Moody’s Investors Service has upgraded its outlook on Turkey’s sovereign credit ratings from stable to positive. The rating agency announced the move on January 12 in a scheduled rating review.

Turkey currently has a B/Stable rating, five notches below investment grade, from Fitch Ratings, a B3/Positive, six notches below investment grade, from Moody’s Investors Service and a B/Positive, five notches below investment grade, from S&P Global Ratings.

In December and September, S&P delivered two Turkey outlook upgrades.

More upgrades will follow should Turkey’s monetary "normalisation" policy (see bne IntelliNews' Turkey Outlook 2024) remain in effect.

The main driver of the outlook change to positive was the decisive change in Turkish economic policy, Moody’s noted in its statement.

The affirmation of the B3 ratings reflects the large accumulated imbalances in the Turkish economy which will take time and policy consistency to be unwound.

It also reflects a track record of institutional weakening over many years, which the change in policy stance during 2023 does not yet erase.
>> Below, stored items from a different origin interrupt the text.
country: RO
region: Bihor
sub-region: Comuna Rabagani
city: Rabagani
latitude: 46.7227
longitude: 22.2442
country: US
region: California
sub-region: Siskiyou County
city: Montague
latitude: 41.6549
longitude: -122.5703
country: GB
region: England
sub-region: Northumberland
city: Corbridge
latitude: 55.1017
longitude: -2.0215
Turkey's FX reserves are still low while confidence in the local currency has not yet been fully restored, according to Moody’s.
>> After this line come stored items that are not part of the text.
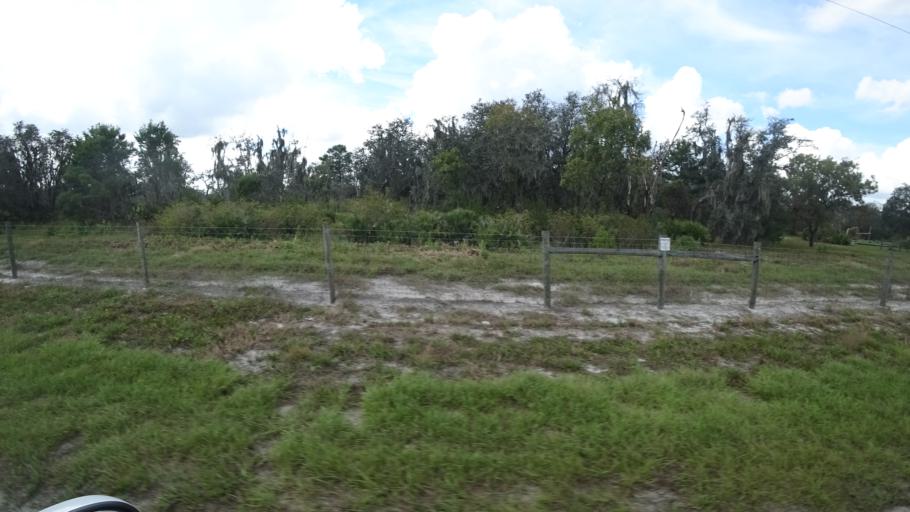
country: US
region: Florida
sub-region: Hillsborough County
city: Wimauma
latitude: 27.6275
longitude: -82.2310
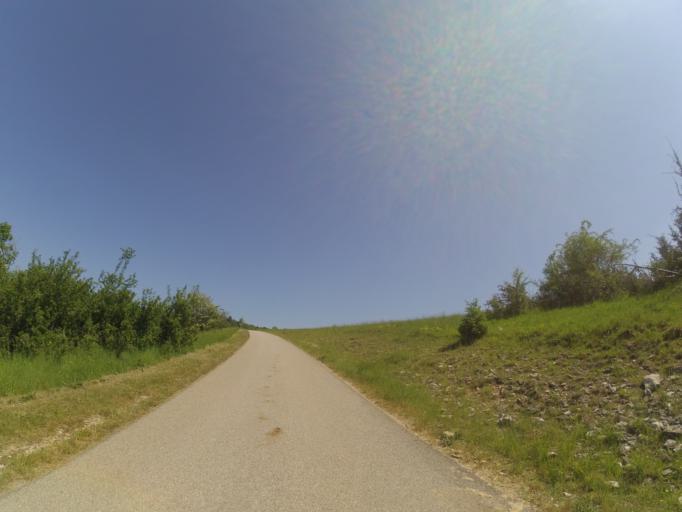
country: DE
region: Baden-Wuerttemberg
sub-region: Tuebingen Region
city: Merklingen
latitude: 48.5075
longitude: 9.7644
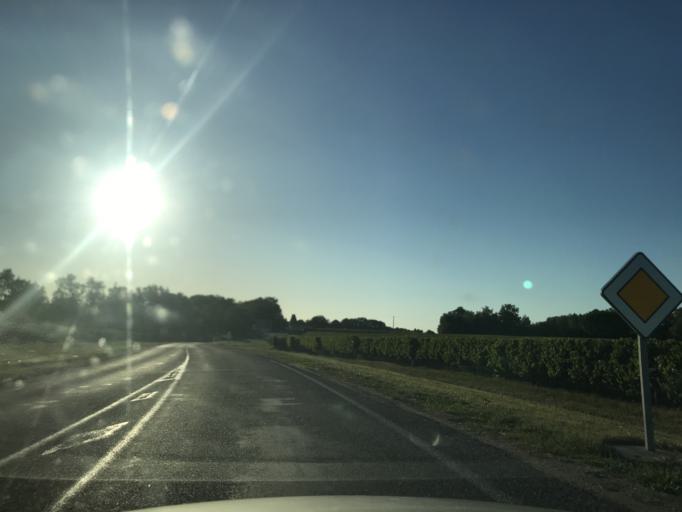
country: FR
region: Aquitaine
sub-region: Departement de la Gironde
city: Mouliets-et-Villemartin
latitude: 44.8936
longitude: -0.0450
As regards Turkey’s default history, Moody’s has recorded at least one default event on bonds and/or loans since 1983.

Moody's would likely upgrade Turkey’s ratings if the current monetary policy stance was maintained beyond the upcoming municipal elections at the end of March and through emerging evidence of a growth slowdown, raising confidence that inflation will start to slow in the second half of the year and that macroeconomic imbalances will be durably reduced.

Other positive indications that the new policy direction is yielding tangible results would include durably lower imports, in particular of consumer goods, and a further orderly switch to lira-denominated deposits.
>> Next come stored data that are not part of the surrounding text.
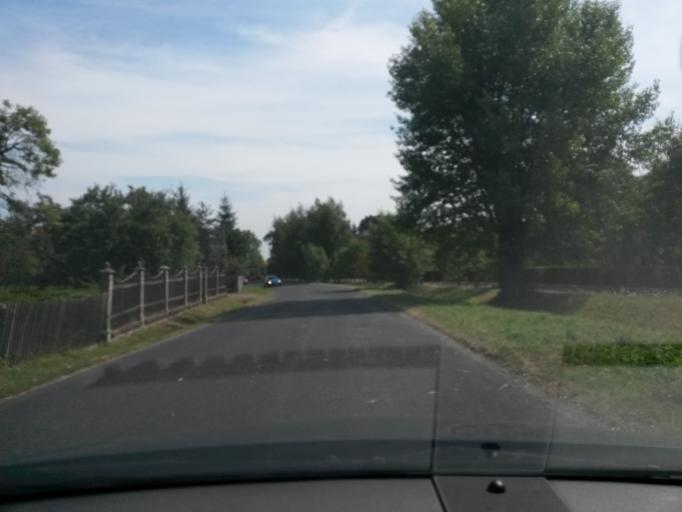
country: PL
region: Lower Silesian Voivodeship
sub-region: Powiat jaworski
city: Paszowice
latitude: 51.0131
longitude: 16.1571
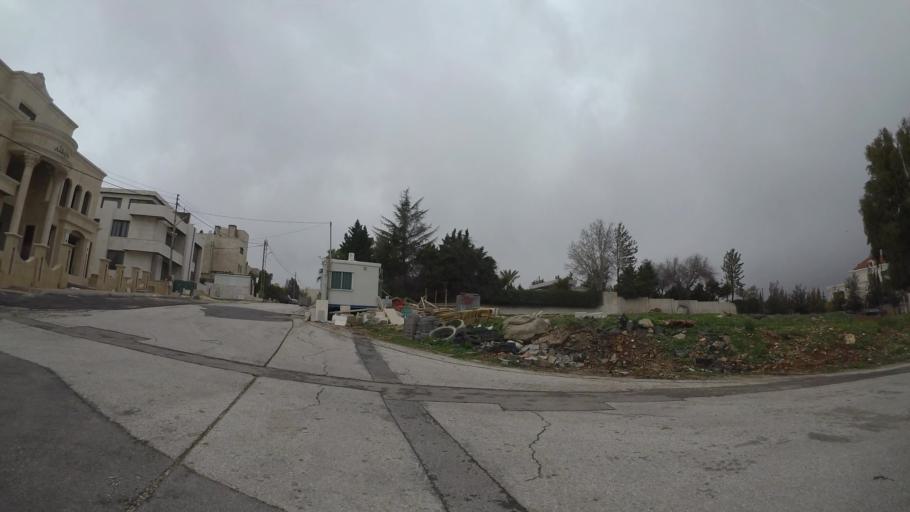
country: JO
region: Amman
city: Al Bunayyat ash Shamaliyah
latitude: 31.9366
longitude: 35.8846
Stability in the exchange rate combined with stronger capital inflows that would allow a faster-than-expected replenishment of the central bank's foreign-currency reserves would also be positive.

On the contrary, Moody's would return the outlook to stable if there were indications that the authorities were returning to the previous policy. A push for strong credit growth or further wage hikes could be such indications.